Understandably, he couldn’t break through that class of Champ Bailey, Tony Gonzales, Ty Law, Kevin Mawae, and Ed Reed. Not many coaches could. In 2016 he reached the Top 10 before bowing out when Tony Dungy, Brett Favre, Kevin Greene, Marvin Harrison and Orlando Pace were elected.

You get the point. It goes on like that in all years that he made the Hall’s list of finalists.

There is a room … and a need … for innovators like Coryell to be recognized. They shaped the game as we see it today, and it is puzzling why he seems to be losing some momentum. Here’s hoping some of that is regained.

Comments (7)
No. 1-3

It should be mentioned over and over again. His offense changed the way defense is played today. HE CHANGED THE GAME!


As far as coaches who haven't won a championship Coryell is definately the top coach not 4 years my choices would be Flores,Parker,Coryell & Seifert

brian wolf
brian wolf

Clark Shaughnessy, Don Coryell, Dan Reeves, Marty Schottenheimer, and Chuck Knox are the best coaches without a championship not in the HOF.

Clark, I hope you guys do a State Your Case argument for Buck Shaw, who I now believe belongs in the PFHOF ...
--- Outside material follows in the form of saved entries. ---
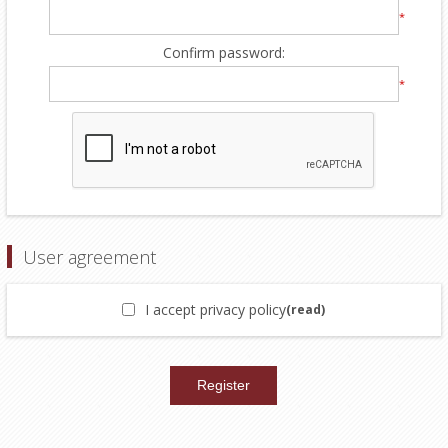
*
Confirm password:
*
User agreement
I accept privacy policy
(read)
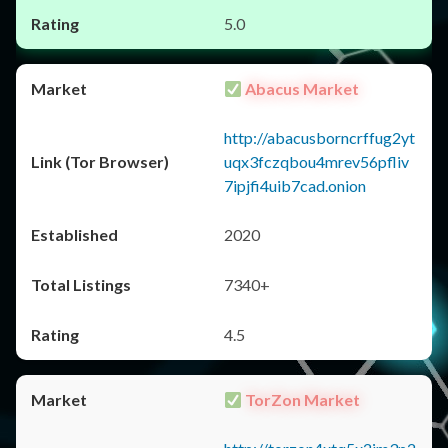
5.0
Abacus Market
http://abacusborncrffug2yt
uqx3fczqbou4mrev56pfliv
7ipjfi4uib7cad.onion
2020
7340+
4.5
TorZon Market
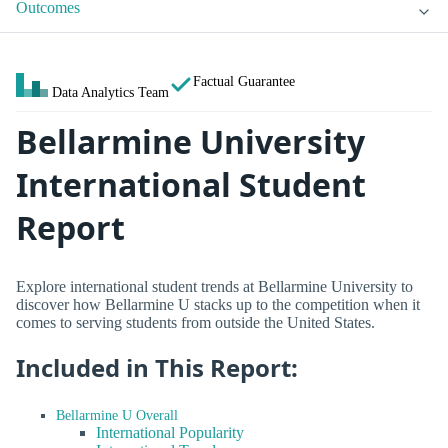
Outcomes
Factual Guarantee
Data Analytics Team
Bellarmine University
International Student
Report
Explore international student trends at Bellarmine University to
discover how Bellarmine U stacks up to the competition when it
comes to serving students from outside the United States.
Included in This Report:
Bellarmine U Overall
International Popularity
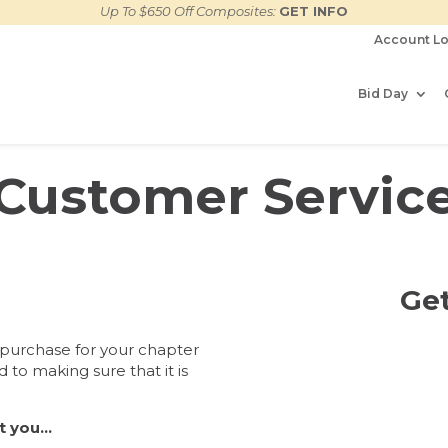
Up To $650 Off Composites:
GET INFO
Account Lo
Bid Day
Customer Servic
Get
 purchase for your chapter
 to making sure that it is
nt you…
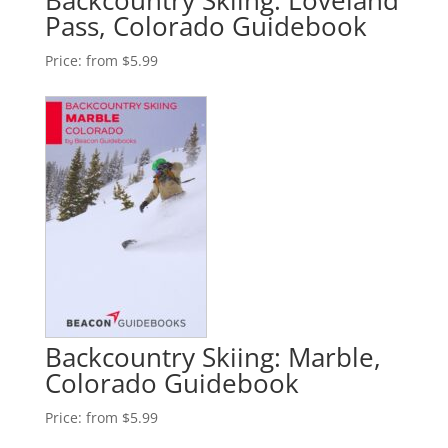
Backcountry Skiing: Loveland
Pass, Colorado Guidebook
Price:
from $5.99
Backcountry Skiing: Marble,
Colorado Guidebook
Price:
from $5.99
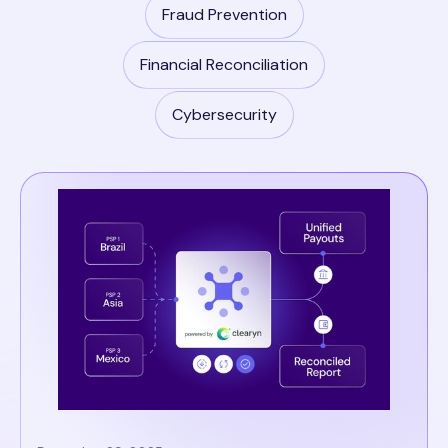
Fraud Prevention
Financial Reconciliation
Cybersecurity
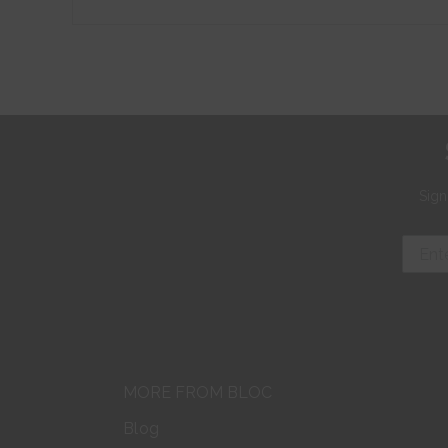
Sign
MORE FROM BLOC
Blog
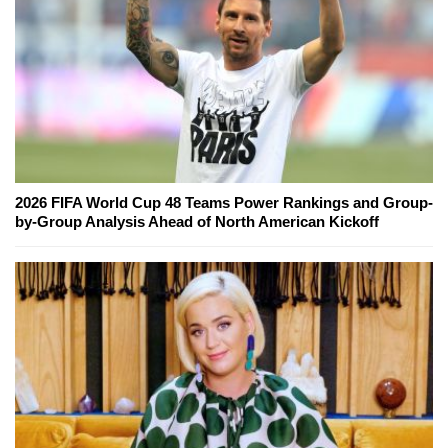
2026 FIFA World Cup 48 Teams Power Rankings and Group-
by-Group Analysis Ahead of North American Kickoff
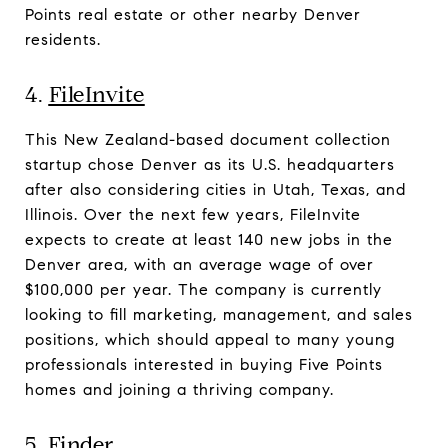
Points real estate or other nearby Denver
residents.
4.
FileInvite
This New Zealand-based document collection
startup chose Denver as its U.S. headquarters
after also considering cities in Utah, Texas, and
Illinois. Over the next few years, FileInvite
expects to create at least 140 new jobs in the
Denver area, with an average wage of over
$100,000 per year. The company is currently
looking to fill marketing, management, and sales
positions, which should appeal to many young
professionals interested in buying Five Points
homes and joining a thriving company.
5.
Finder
He coached the Eagles to the 1960 NFL Championship and was the only coach to defeat Lombardi and his Packers in the postseason.

In the AAFC, he was the first HC of the SF 49ers and compiled a 38-14-2 record, but the 49ers finished second behind the Cleveland Browns in the western division the first three years of the league as the Browns won all those championships.

The final year in 1949, the 49ers again finished second to Cleveland in a new realigned league but lost the final championship game to the Browns, 21-7.

The 49ers and New York Yankees were the ONLY teams to give competition to the Browns in the AAFC as Shaw was 2-1 overall in his postseason career.

The 49ers were rewarded by being allowed with Cleveland to be absorbed into the NFL in 1950. The Baltimore Colts were added as well as cannon fodder and lasted only one season. They would rejoin the league in 1953.

Shaw and the 49ers had their first losing season in 1950 but had a winning record for the next four seasons in the ultra-competitive western division, where Shaw coached two great QBs in Frankie Albert and YA Tittle and developed the Million Dollar Backfield of McIllhenny, Perry and Johnson.
Billy Wilson, Leo Nomellini, and Bob St Clair also joined this team.

In twelve seasons, Shaw only had two losing records, in 1950, first coaching in the NFL and 1958, his first season taking over the dreadful Eagles, a team even Lombardi declined to coach and Shaw led them all the way, coaching two more HOF QBs in Norm Van Brocklin and Sonny Jurgensen.

Albert, Tittle, Van Brocklin, Jurgensen.
Shaw was a QB whisperer indeed.

His overall record was 92-56-5 counting postseason, an excellent winning percentage, coaching the final AAFC Championship game in a loss, and winning the NFL Championship in his final game.

Buck Shaw deserves to be in the HOF.